### [TASK]
Copy out the text of every record below word for word, leaving out the pictures.

(Data excerpts)
■ ■ ■ ■
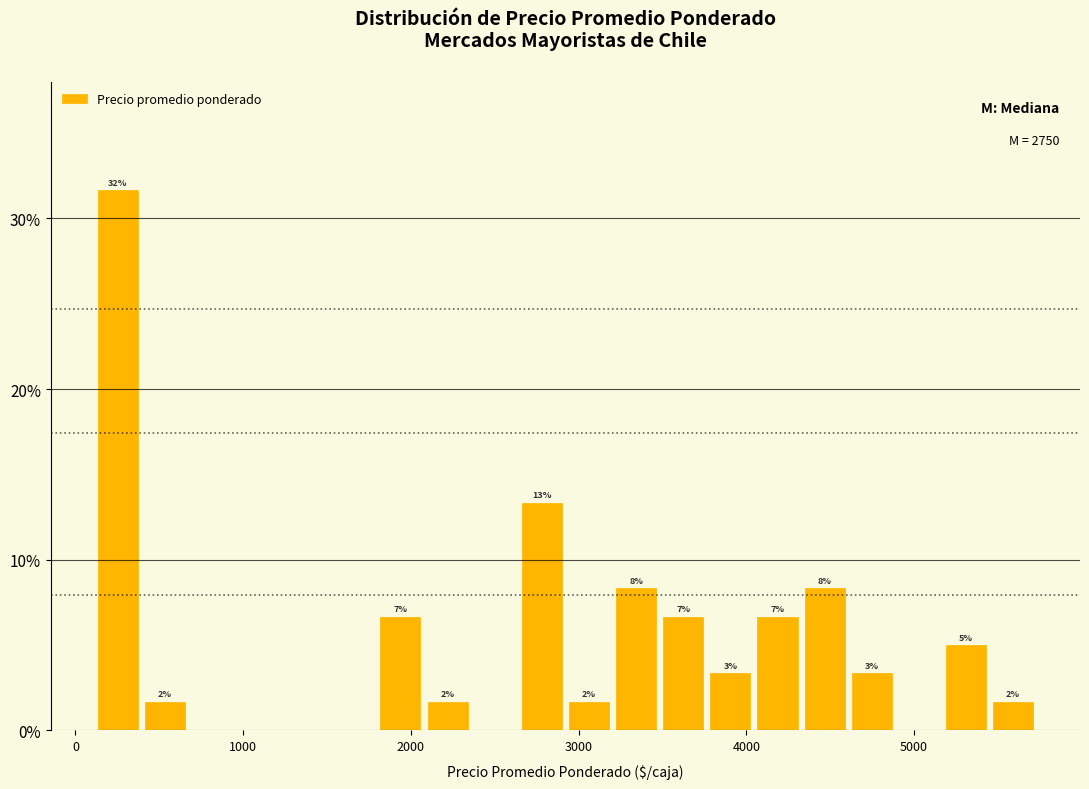

Read against the x-axis, roughly where is the centre of the tallest bar?

300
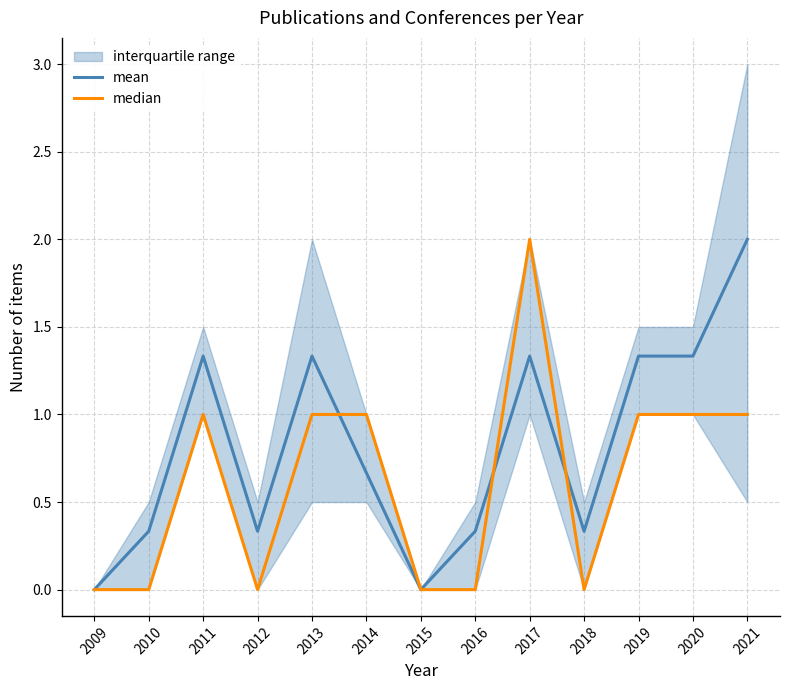

List the series in order of their peak value, lowest first.

mean, median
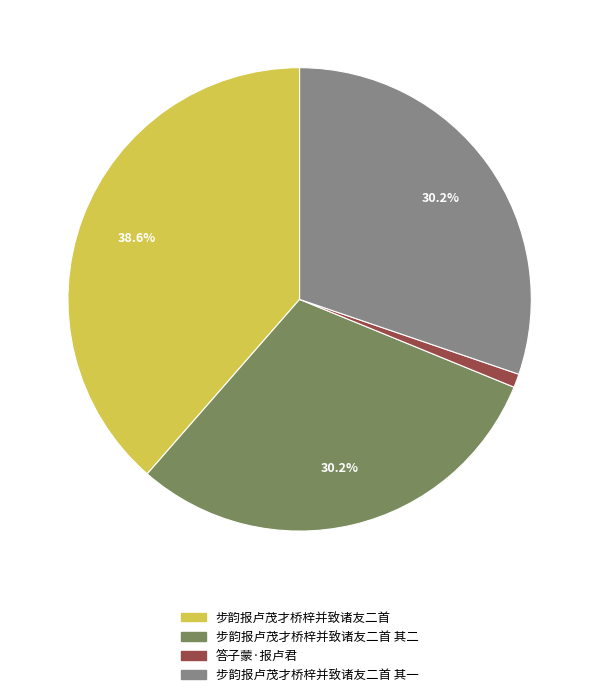

How many slices are in this pie chart?

4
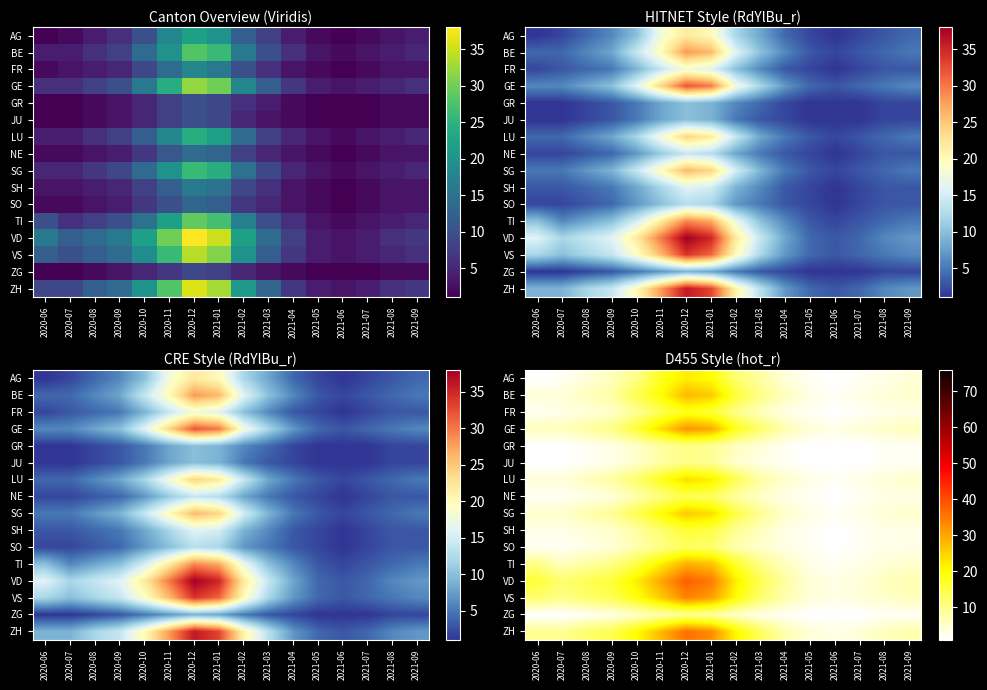

What is the spread (max minus min) of values at 2021-02?

17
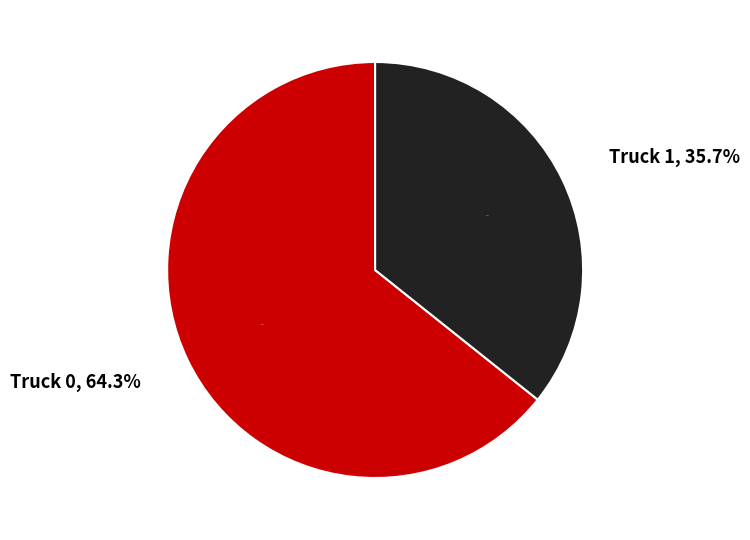

What is the total percentage of Truck 0 and Truck 1?

100.0%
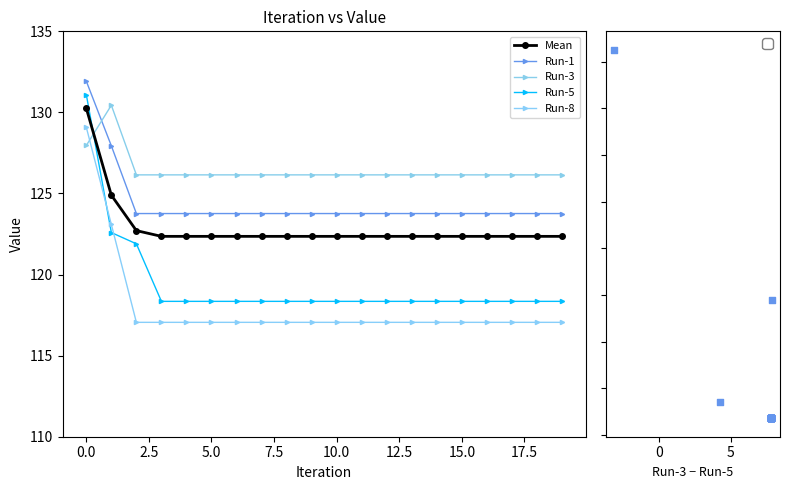

At how many categories does at least one series exceed 129?

2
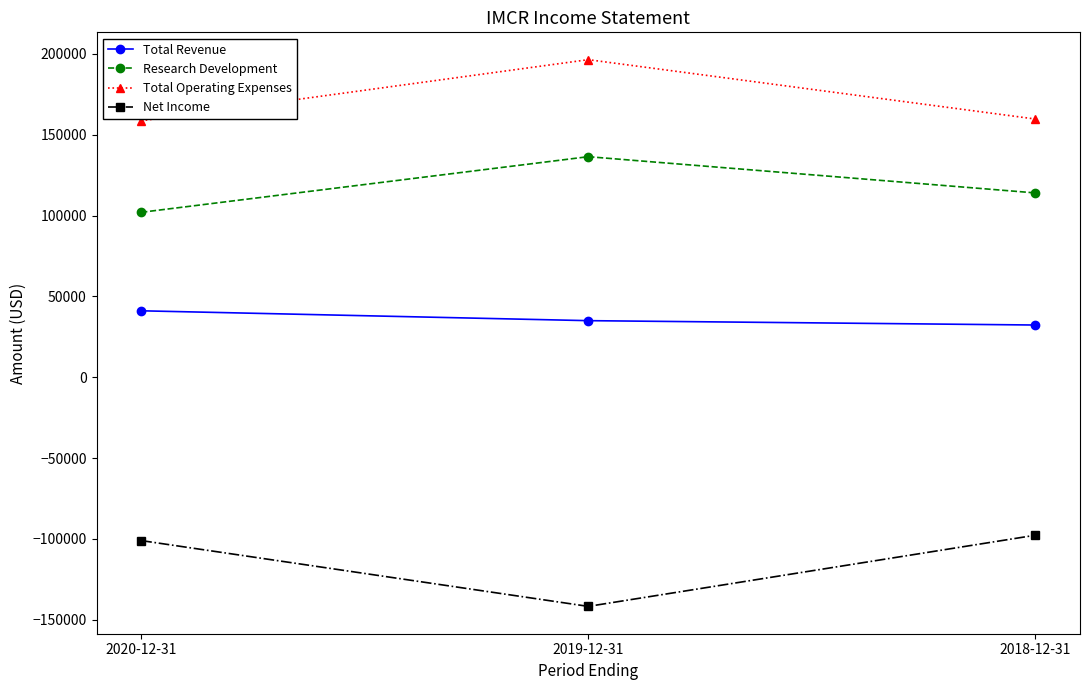

How many values in the Net Income series exceed -101000?

1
■ ■ ■ ■
### [ANSWER BELOW]
Read against the x-axis, roughly where is the centre of the tallest bar?

300

List the series in order of their peak value, lowest first.

mean, median

How many slices are in this pie chart?

4

What is the spread (max minus min) of values at 2021-02?

17

What is the total percentage of Truck 0 and Truck 1?

100.0%

At how many categories does at least one series exceed 129?

2

How many values in the Net Income series exceed -101000?

1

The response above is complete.